You will have a little work to do if you are using the `ArFragment` in Sceneform. However, there is the [Deprecated.kt](https://github.com/SceneView/sceneview-android/blob/main/arsceneview/src/main/kotlin/io/github/sceneview/ar/Deprecated.kt) file to help you with the migration.

#### Using the migration suggestions

1. Remove the Sceneform import for the class you want to migrate.
2. Import this class from the `io.github.sceneview.ar` package.
3. Use `Alt+Enter`/the light bulb icon to view and apply the suggestions for replacing the deprecated method calls.

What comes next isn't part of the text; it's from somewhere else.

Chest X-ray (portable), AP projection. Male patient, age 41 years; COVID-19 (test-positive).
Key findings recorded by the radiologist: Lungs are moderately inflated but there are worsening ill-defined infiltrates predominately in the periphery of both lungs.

After the migration you should get cleaner code and all of the benefits described in the [Features](#Features) section :tada:

#### Requesting the camera permission and installing/updating the Google Play Services for AR
This is handled automatically in the `ArSceneView`. You can use the `ArSceneView.onArSessionFailed` property to register a callback to be invoked when the ARCore Session cannot be initialized because ARCore is not available on the device or the camera permission has been denied.

#### Instructions for AR
The `InstructionsController` in the `BaseArFragment` has been replaced with the `Instructions` in the `ArSceneView`.

The `Instructions` use a `Node` that is a part of the scene instead of a `View`, as opposed to the `InstructionsController`. This provides more flexibility for customizing the instructions. The `Instructions` have the main `Node` that can be accessed through the `Instructions.infoNode` property.